* _Source document_
# separating pregnant doe...



## WarPony (Jan 31, 2010)

I have enough room this time around to give my pregnant doe a stall all to herself with her babies for quite a long time. In fact it will actually help me feed everyone properly when I can pull her herdmates to another stall... but i don't want to stress her out. She is due between sept 30 and march 3. 

I was just wondering for folks who use kidding stalls how close to their due date do you take them out of the herd? Or do you wait until they deliver/go into labor?

Last year I waited until the first doe went into labor and gave her a day or two alone with her kid but I had seriously limited space and the other two does just kidded in the stall with the other goats. Everyone was fine but this year I would rather do things differently.


----------



## Springbett Farm (Jan 5, 2011)

She is due between Sept 30 and March 3rd? That would be an awful long time in a kidding pen. Do you have any better idea of when she was bred? Mine spend five nights before the due date in the pen. When they get obviously close to labor she'll spend the day/days in the pen, then a few days alone with her kids to bond. After that she can go back to mingling with the herd.


----------



## WarPony (Jan 31, 2010)

Springbett Farm said:


> She is due between Sept 30 and March 3rd? That would be an awful long time in a kidding pen. Do you have any better idea of when she was bred? Mine spend five nights before the due date in the pen. When they get obviously close to labor she'll spend the day/days in the pen, then a few days alone with her kids to bond. After that she can go back to mingling with the herd.


That was a typo. lol. October 3rd I meant. *slaps forehead* I was talking to my daughter when I was typing and she said something about March and my brain must have misfired. I even proof read and missed it, lol! She was asking when I was breeding my other does and I said "I want them to kid in March"... lol!

So, yeah, she is due between Sept. 30th and OCTOBER 3rd.

So maybe move her herd mates around sept. 25? That is what I was thinking.


----------



## peggy (Aug 11, 2010)

I have a new kidding stall that I plan on separating the does and hopefully the idea is to do it as close to the due date as possible, or better yet, when they are in labor, like you said as not to stress them out by separating them from their herd mates. Good luck, let me know how it goes.

Items listed in a dataset
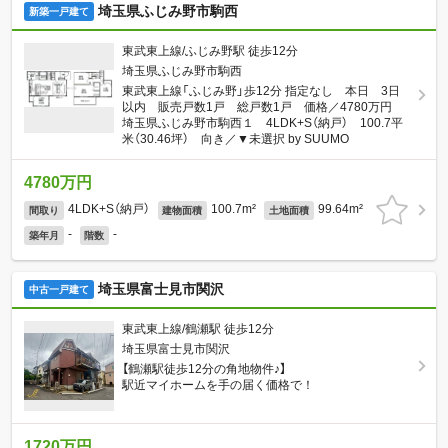
埼玉県ふじみ野市駒西
新築一戸建て
東武東上線/ふじみ野駅 徒歩12分
埼玉県ふじみ野市駒西
東武東上線「ふじみ野」歩12分 指定なし 本日 3日
以内 販売戸数1戸 総戸数1戸 価格／4780万円
埼玉県ふじみ野市駒西１ 4LDK+S（納戸） 100.7平
米（30.46坪） 向き／▼未選択 by SUUMO
4780万円
4LDK+S（納戸）
100.7m²
99.64m²
間取り
建物面積
土地面積
-
-
築年月
階数
埼玉県富士見市関沢
中古一戸建て
東武東上線/鶴瀬駅 徒歩12分
埼玉県富士見市関沢
【鶴瀬駅徒歩12分の角地物件♪】
駅近マイホームを手の届く価格で！
1720万円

* _Exercise brief_
Continue the forum thread on separating a pregnant doe before kidding, picking up after its final post. The records were taken from a separate source.

* _Response to the task_
----------



## liz (Oct 5, 2007)

I start putting mine up at night in their stalls around day 140...they're out with the herd through the day...once they deliver, they and their kids are stalled the first week....mine are born in February so babies are better if kept out of the weather for a bit...moms get outside time with the others through the day but most often, they won't leave their kids. Kids ands moms are stalled at night til the kids are around 6 weeks old...I feel more secure knowing that babies are tucked in and safe.


----------



## Di (Jan 29, 2008)

My routine is very similar to Liz. I usually put the "near term" girl in at night, but, I feel they are stressed too much if they are in there alone, so I usually put her "closest friend" in with her (my stalls are large). I have a camera in one stall, I have another camera that is getting installed this year for the other stall. After the doe starts into labor I "evict" the friend, and the doe is usually fine by herself.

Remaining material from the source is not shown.